What is expected: Render this sentence from the passage on Hamlet and Darwinian criticism in French: "I've also heard the objection that a Darwinian account of Prince Hamlet's behaviour fails because he rejects Ophelia, and is thus obviously uninterested in offspring."

Quoted passage:
New World scholarship's willingness to grovel at the altar of Freud baffles me daily.

I think the main problem is that contemporary critical theory has no sense of depth--its approach to topology is basically two dimensional, like a game of Reversi. Ideas (or ideologies) interact, are constantly "in flux," and "subversion" and "containment" occur, but the idea of "consilience" or "vertical integration" or a "nested hierarchy" among critical explanatory models is either completely overlooked or regarded as totalizing and fascistic.

I've also heard the objection that a Darwinian account of Prince Hamlet's behaviour fails because he rejects Ophelia, and is thus obviously uninterested in offspring. While that particular nay-sayer obviously fails to understand the subtleties of sexual selection and status competition as they play out over time, her point does suggest a further question: if Hamlet is an "adaptation executor" rather than a "fitness maximizer," what adaptations, specifically, is he executing? For an evolutionary psychological reading to be convincing, wouldn't it have to account for his jealousy of Claudius and his rejection of Ophelia in the same basic terms?

For that matter, he might not be 100% sure that Claudius isn't his father, which would cast the problem as a game of incomplete information with payoffs in terms of kin selection, but that still doesn't explain Ophelia. It could be that he finds her untrustworthy, that he smells a rat. But that hardly requires Darwinian elaboration.

Data section:
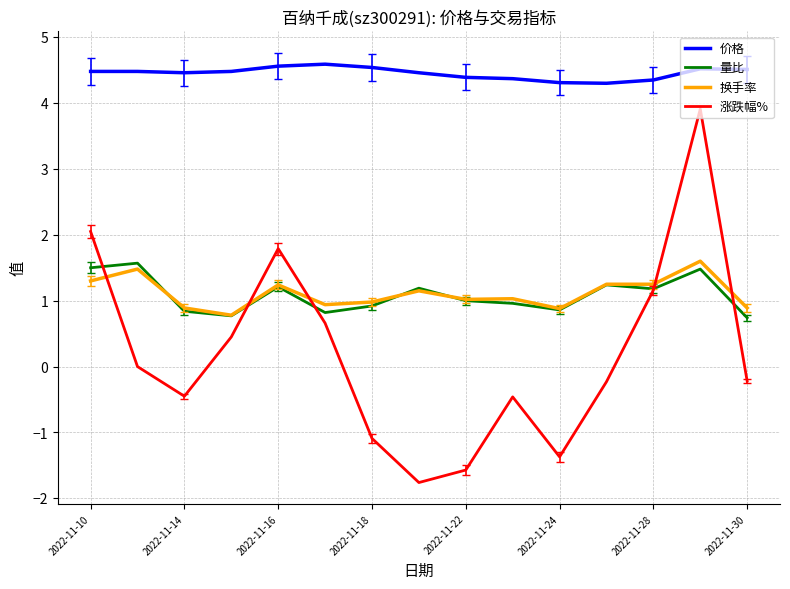

What is the lowest value of the 涨跌幅% series?

-1.8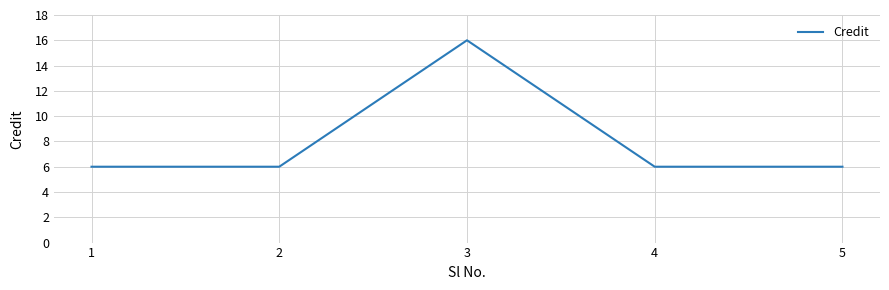

The value at 1 is 6. True or false?

True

Result for this exercise: J'ai aussi entendu l'objection selon laquelle une explication darwinienne du comportement du prince Hamlet échoue parce qu'il rejette Ophélie et ne s'intéresse donc manifestement pas à avoir une descendance.